Konuk yazarımız Naci Bayramoğlu’dan güzelliğe ayna tutan bir yazı…
Ayna, “merak” duygusunun nesneleşmiş bir sürümü olarak piyasa çıktığında biri, “bir su birikintisine” bakmıştı… Bu birikintiyi ışık ve yansıma prensipleri ile taklit etti… Aynayı bir eşya kılmayı başardı sonraları… Merak ettiği şey kendisiydi… Önce korktu… Yabancıydı gördüğü şeye… Sonra “alıştı” suretine… Sonra da “değişmek” istedi… Değişimi tanımladı, “güzelleşmek istiyorum” dedi… Güzelliği, “insan bedeninin matematiği” ekseninde tanımladı… Kendisinden başka “güzel” olsun istemedi zamanla… “En güzel ben miyim?” Hasediyle danıştı aynalara…

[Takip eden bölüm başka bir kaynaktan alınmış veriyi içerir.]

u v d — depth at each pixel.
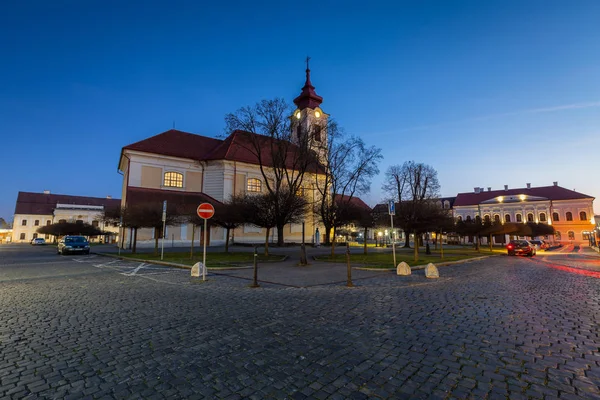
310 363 4.12
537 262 21.38
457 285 10.58
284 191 23.25
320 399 3.23
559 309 7.11
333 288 9.91
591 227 66.38
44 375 3.78
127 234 30.80
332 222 21.78
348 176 26.88
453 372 3.85
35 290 9.43
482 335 5.24
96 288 9.79
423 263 17.30
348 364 4.09
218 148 39.97
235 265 15.57
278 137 27.47
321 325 5.82
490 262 20.81
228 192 36.72
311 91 44.25
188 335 5.26
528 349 4.61
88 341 4.96
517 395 3.29
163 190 34.12
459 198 83.62
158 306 7.35
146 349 4.63
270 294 8.89
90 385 3.53
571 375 3.76
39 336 5.21
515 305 7.50
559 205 69.69
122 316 6.46
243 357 4.32
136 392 3.38
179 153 35.62
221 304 7.58
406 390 3.41
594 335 5.25
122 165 39.28
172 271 14.16
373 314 6.62
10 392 3.35
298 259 20.09
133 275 12.83
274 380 3.65
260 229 38.59
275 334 5.31
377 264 16.53
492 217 75.88
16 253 29.03
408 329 5.57
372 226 26.77
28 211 79.62
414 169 39.28
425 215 19.00
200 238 34.53
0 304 7.55
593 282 11.54
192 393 3.36
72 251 26.09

Yer yer inandı aynanın yalanlarına, yer yer de didişti onunla…
İşte Ayna, insana doğumundan ölümüne değin eşlik eden tek değişmez oyuncağıdır…
Onunla tanışmaya görsün, bırakmaz elinden… Yaşamını sürdürmesi gereken temel ihtiyaçlarının ardından bir evde insana eşlik eden en eski ve köklü eşyâdır ayna… Bir kapının içe doğru açılması pratiğinden daha eskidir aynalarla kurulan medeniyet…
Bir kabın içinde yemek yiyebiliyorsa, bir tasta da su içebiliyorsa, sırtını da bir döşeğe dayadıysa eğer, oynamak için bir ayna ona yeter…
Bir ömür “oyun oynar” onunla, usanmadan, didişe didişe…
Duyguları, yaşı, fikirleri, dünya görüşü değişse de; bir ayna karşısındaki hareketleri ve beklentileri hep çocuksu kalır… Saçlarını bir o yana bir bu yana tarar, beyazlarını sayar, sıklığına dair kendisini iknâya kalkışır… Yüzünü boyar, bir sivilceyi sıkarken sıçratır, elbiselerini kontrol eder, beğenir, düzeltir… Traş olur, cildi hakkında düşünür, kendisini birine -özentiyle- benzetir, bir cımbız ucunun hedefine ait doğrusal çizgiyi simetri ile denetler, kırışıklıklarını sayar, “ince telli saçlarım kalın olsaydı, acaba nasıl görünürdüm” gibi manasız sorular sorar, mimiklerine ait geçişleri eleştirir, bazen de konuşur kendisine bakarak bir başkasıyla… Kimi zaman da davranışlarını bir sıraya sokarak, hayat tiyatrosuna hazırlar üslûbunu…
Bir çocuğun sevdiği oyuncağıyla geçirdiği o uzun ve garabet dolu vakit gibi, bütün insanlık oynar sahip olduğu aynayla… Üstelik ciddi bir tavr ı edâ ile…
Lunaparklarda “aynalar” isimli çadıra girip, kendisini tersten, şişman, zayıf ve seçilemeyecek kadar karmaşık görmekten hoşlanan çocuklar gibi…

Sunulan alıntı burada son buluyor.